Phebalium daviesii. Photo: James Wood
Phebalium daviesii
Photo: James Wood

Davies’ waxflower (Phebalium daviesii) was believed to be extinct until rediscovery in 1990. With the wild population currently in decline, Tasmania’s SeedSafe is on a mission to conserve this shrub.

Davies’ waxflower (Phebalium daviesii) is slender shrub, found only on Tasmania's north-east coast. Known from only three collections made around the St. Helens area in the late 1800s, it was believed to be extinct until 1990, when 55 plants were rediscovered on the Georges River.
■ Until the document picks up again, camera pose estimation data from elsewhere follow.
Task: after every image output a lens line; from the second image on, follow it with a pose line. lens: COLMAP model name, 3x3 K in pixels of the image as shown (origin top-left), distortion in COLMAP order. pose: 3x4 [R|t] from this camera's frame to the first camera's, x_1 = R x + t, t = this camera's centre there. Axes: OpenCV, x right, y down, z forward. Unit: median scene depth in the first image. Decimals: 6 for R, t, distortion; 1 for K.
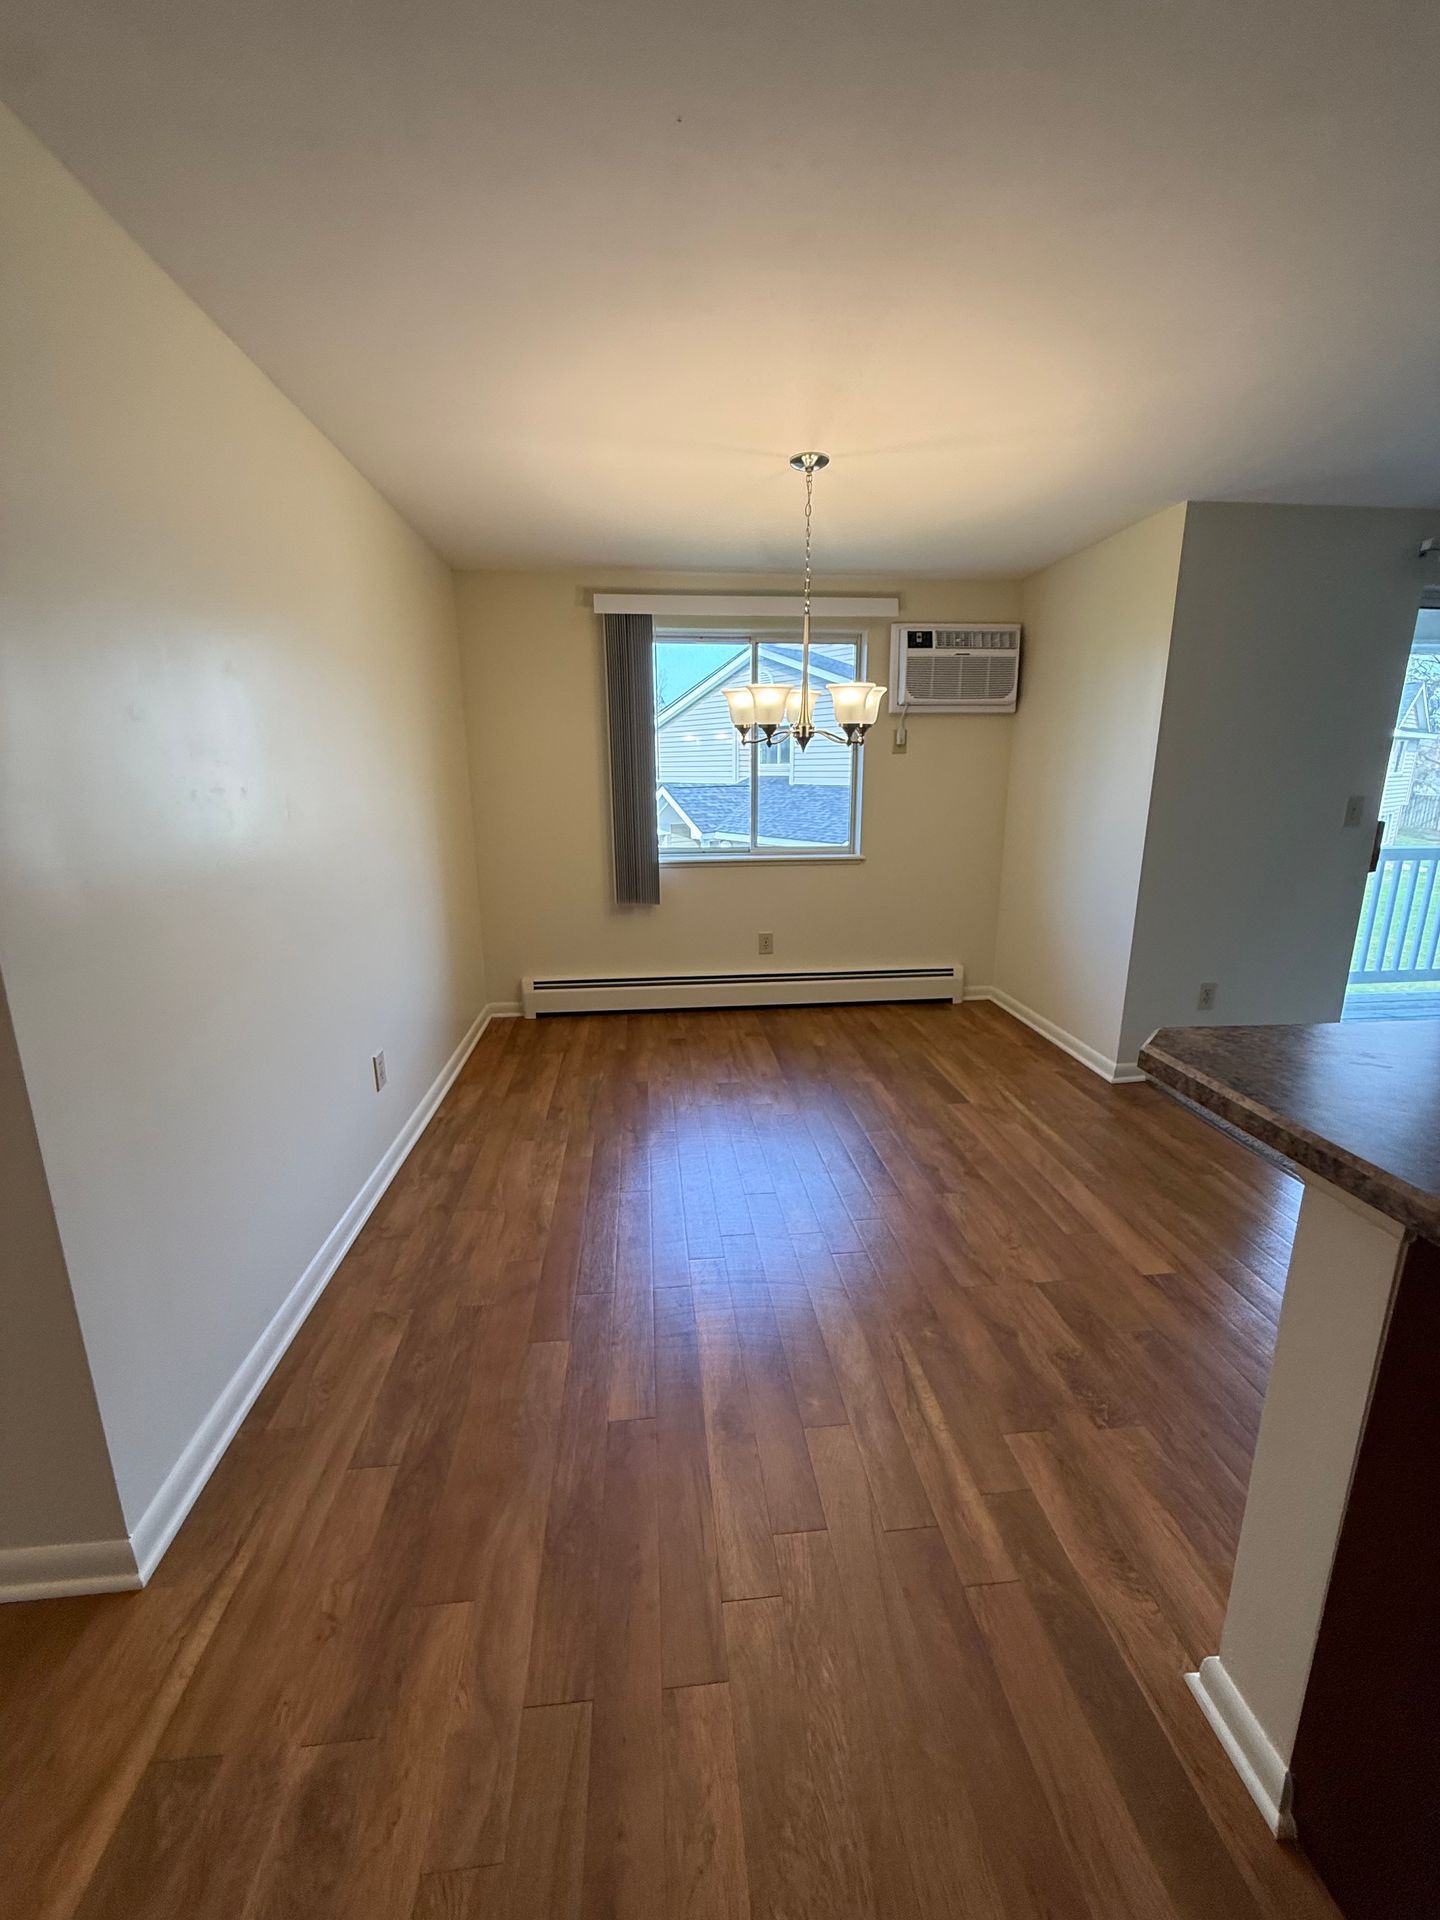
lens RADIAL K [[766.4, 0, 719.5], [0, 766.4, 955.0], [0, 0, 1]] dist [-0.001036, 0.000425]
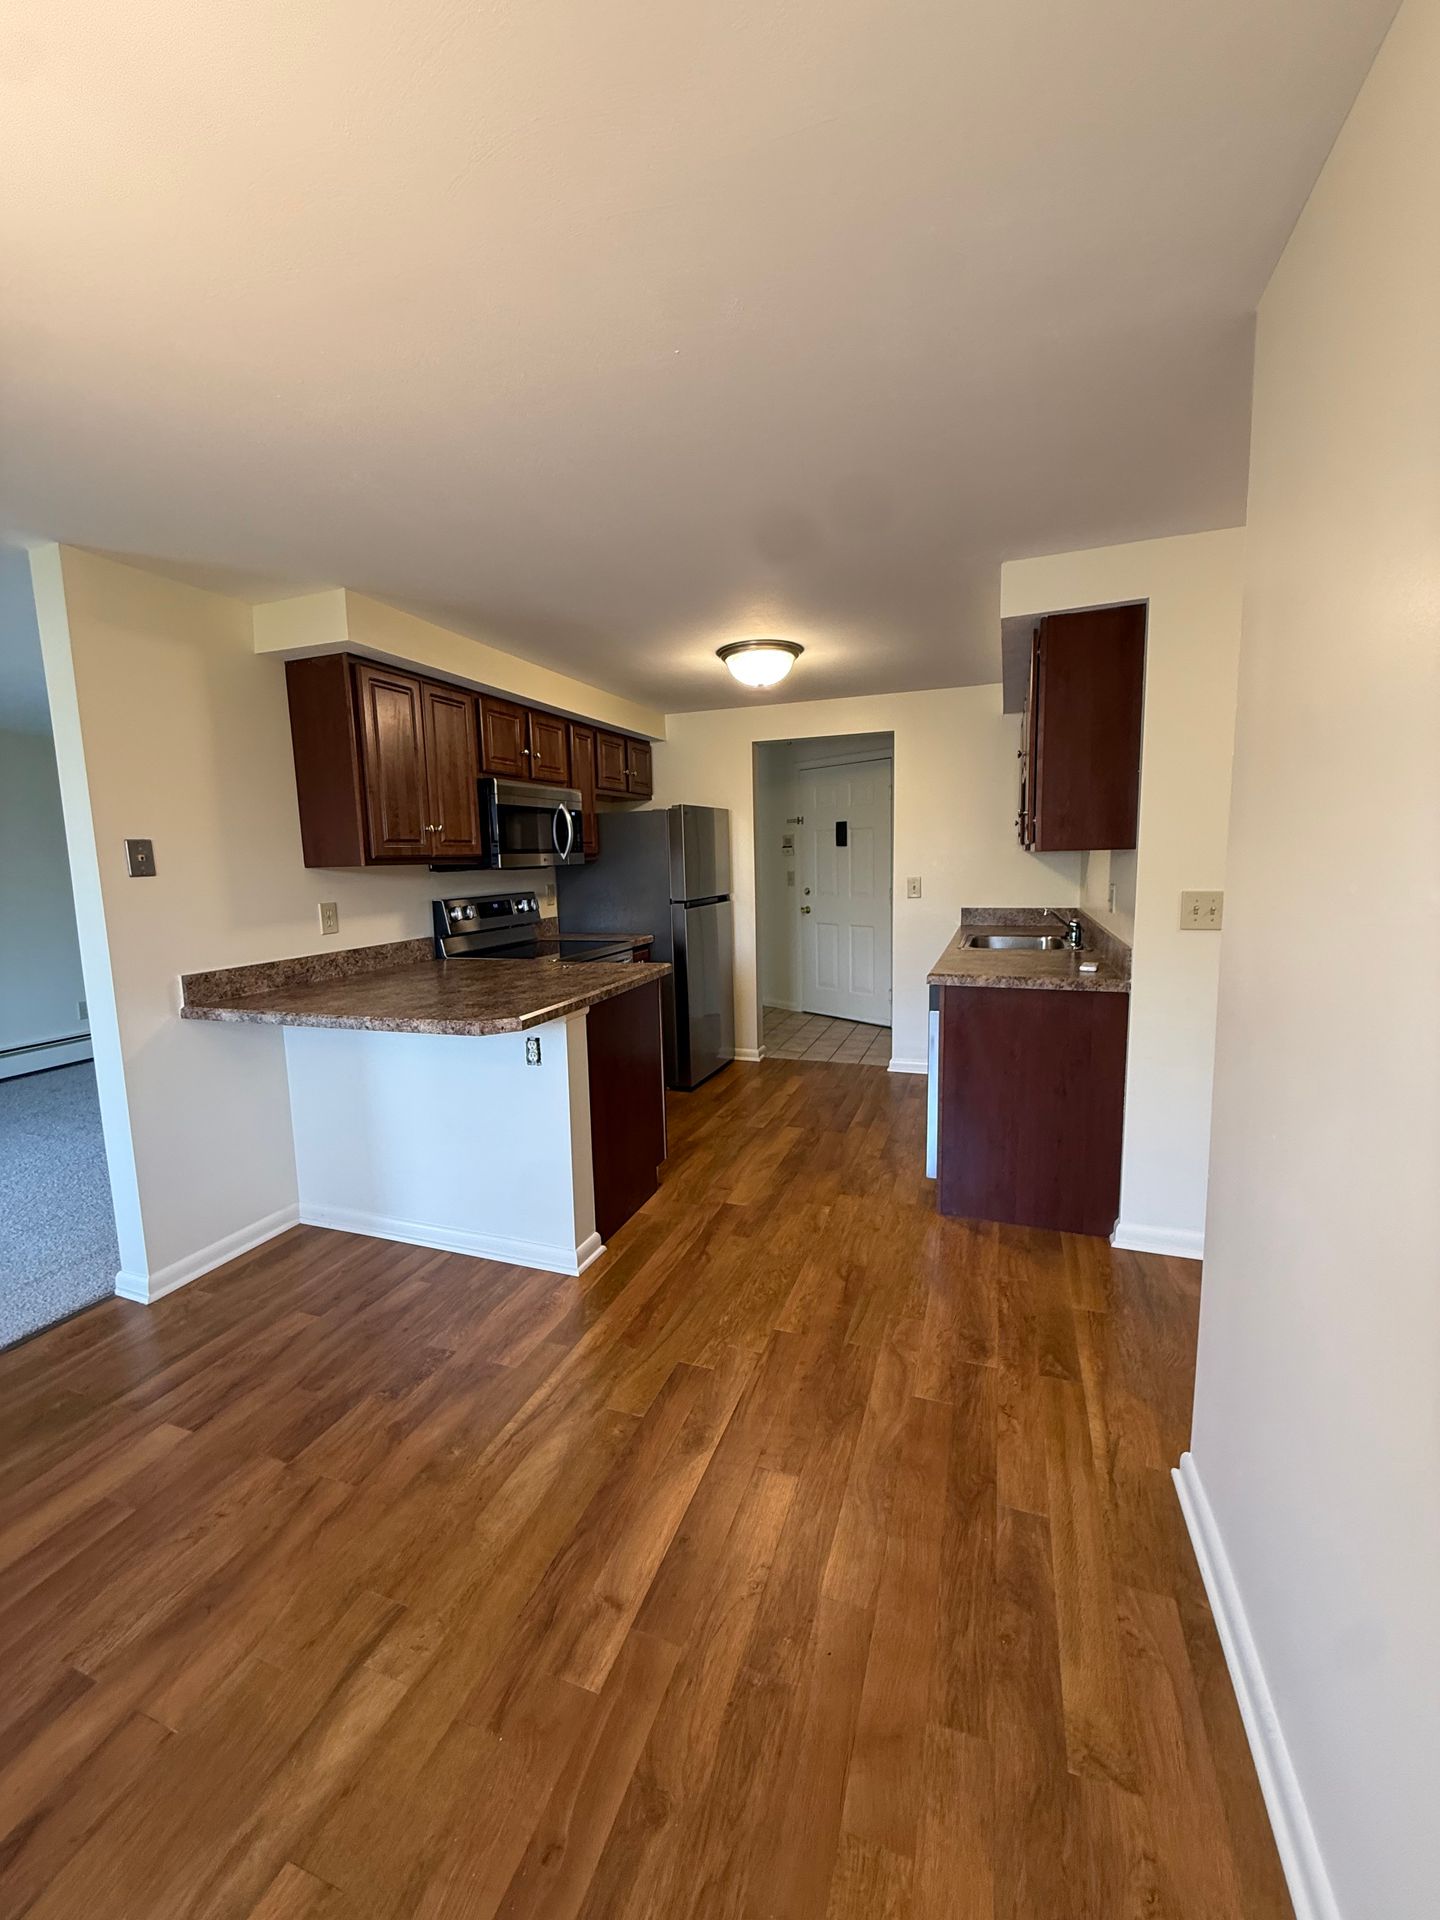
lens RADIAL K [[766.4, 0, 719.5], [0, 766.4, 955.0], [0, 0, 1]] dist [-0.001036, 0.000425]
pose [[-0.900390, -0.026638, 0.434267, -0.542304], [0.130178, 0.935906, 0.327314, -0.458735], [-0.415152, 0.351242, -0.839213, 1.879316]]
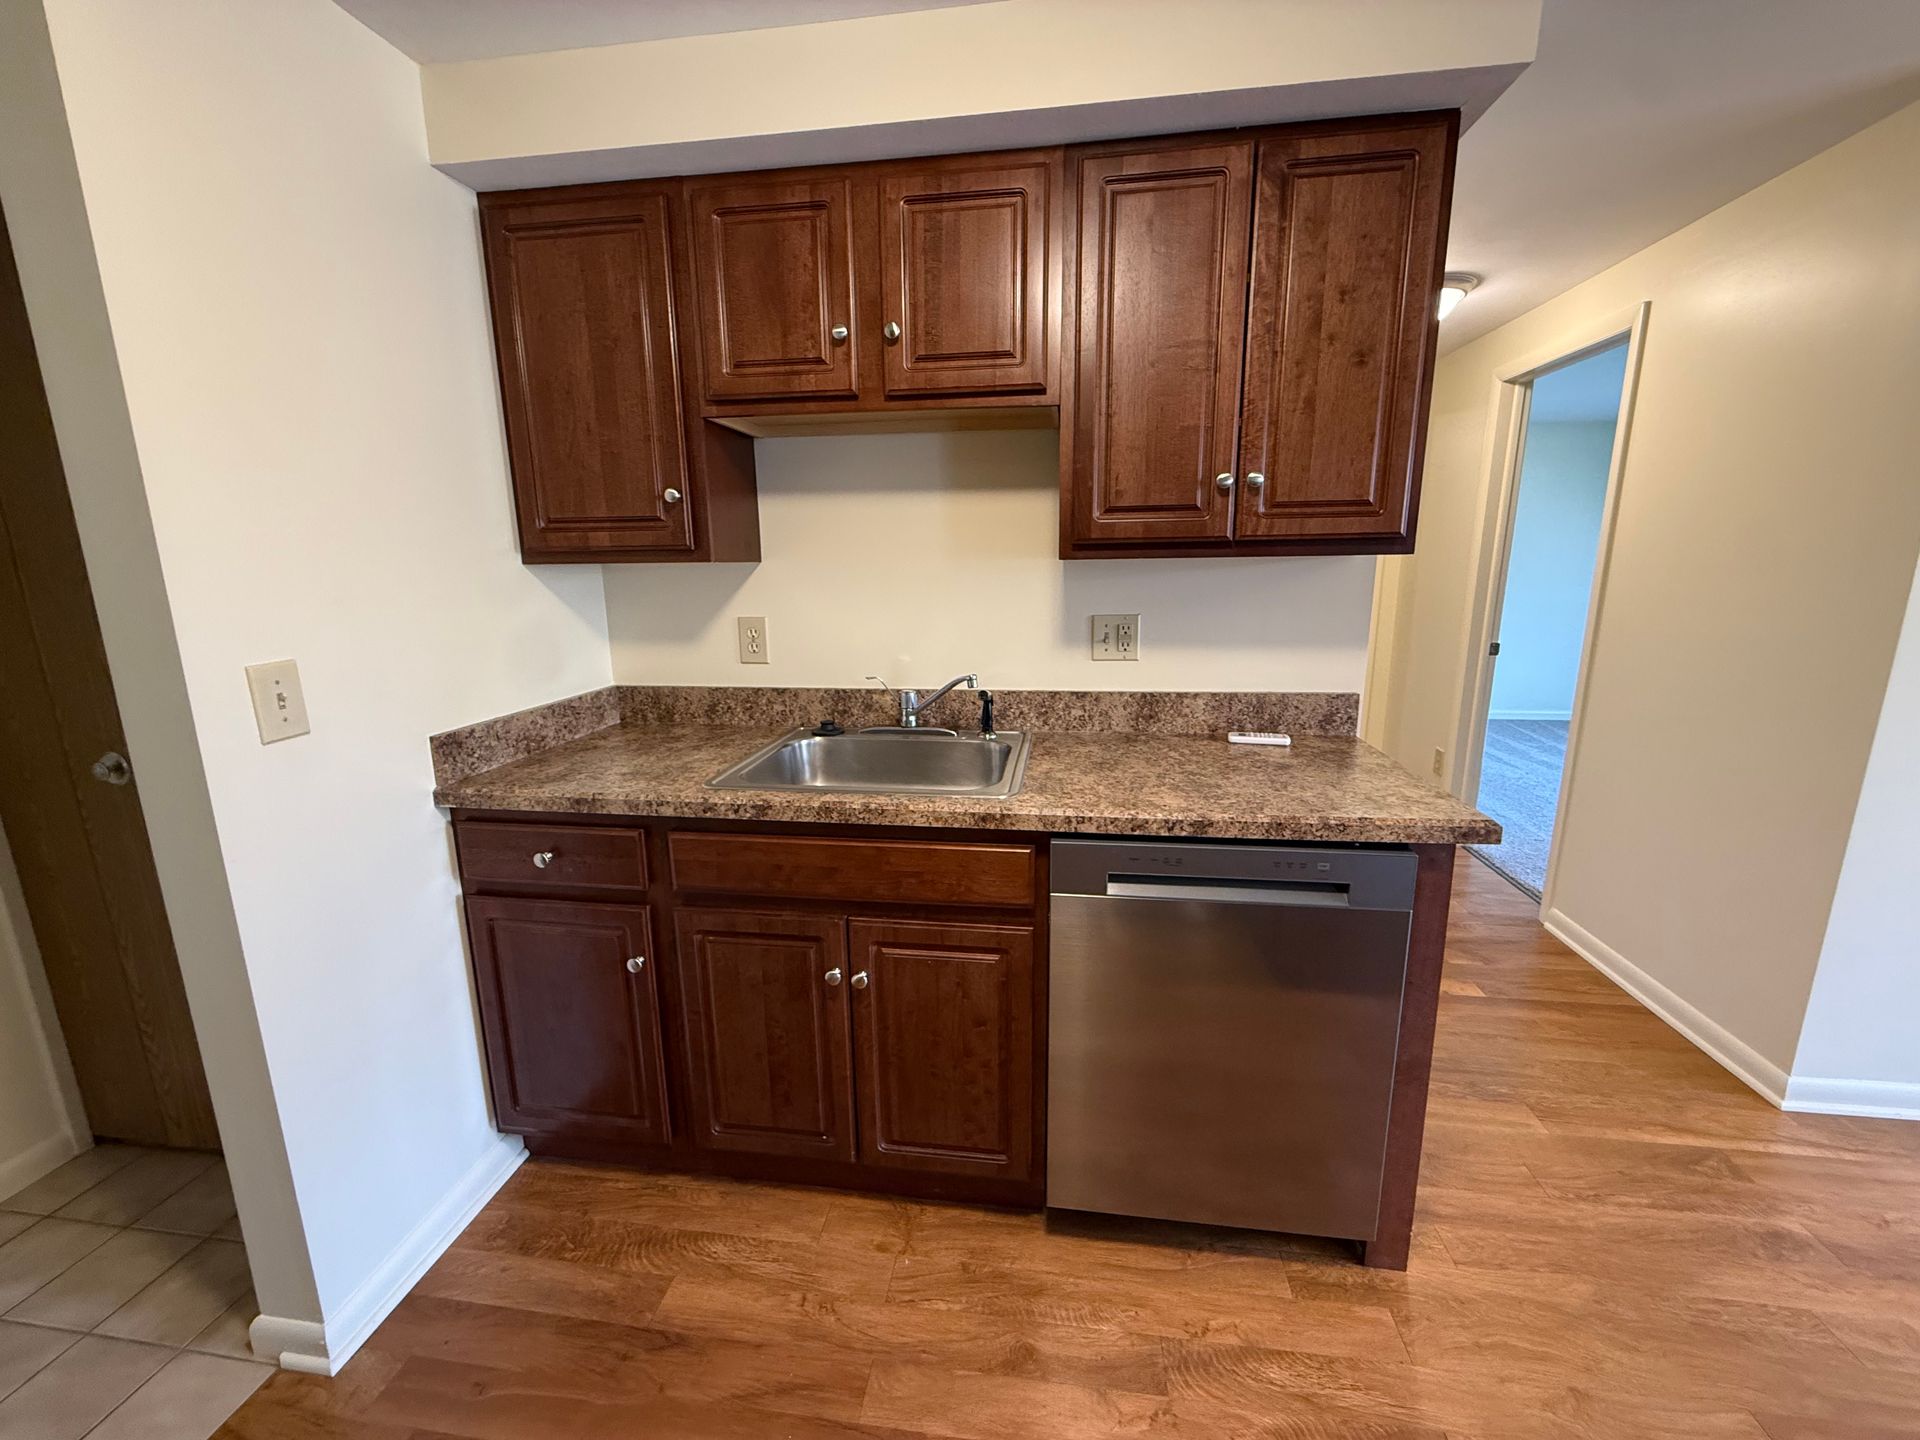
lens RADIAL K [[766.4, 0, 961.5], [0, 766.4, 719.1], [0, 0, 1]] dist [-0.001036, 0.000425]
pose [[-0.231383, 0.207896, -0.950390, 0.753727], [-0.211859, 0.942687, 0.257791, 0.073209], [0.949514, 0.260997, -0.174077, -0.378076]]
Recognised and listed as critically endangered in the wild, the population was visited to collect cutting material in 1995. The cuttings were passed on to the Royal Tasmanian Botanical Gardens Nursery, which established 26 individuals. In the past 15 years, erosion from flooding and storm damage has reduced the wild population to less than 20 individual plants.

Despite the relative success of the Davies’ waxflower propagation at the Gardens Nursery, reintroduction of the shrub to the wild has not fared so well. In 2008, staff decided to collect seed from the nursery plants, to secure the genetic diversity held by that population, and to allow research into reintroduction potential using seed.

SeedSafe workers enclosed the nursery plants in hessian bags after flowering, and harvested 34,500 high-quality seeds in 2009. They have now begun germination trials to determine the Davies’ waxflower germination requirements. Although the seeds are highly dormant, initial tests are meeting with partial success, and SeedSafe hopes to solve the secrets of this shrub's germination requirements by 2012. They will then trial various techniques to establish seedlings in the wild.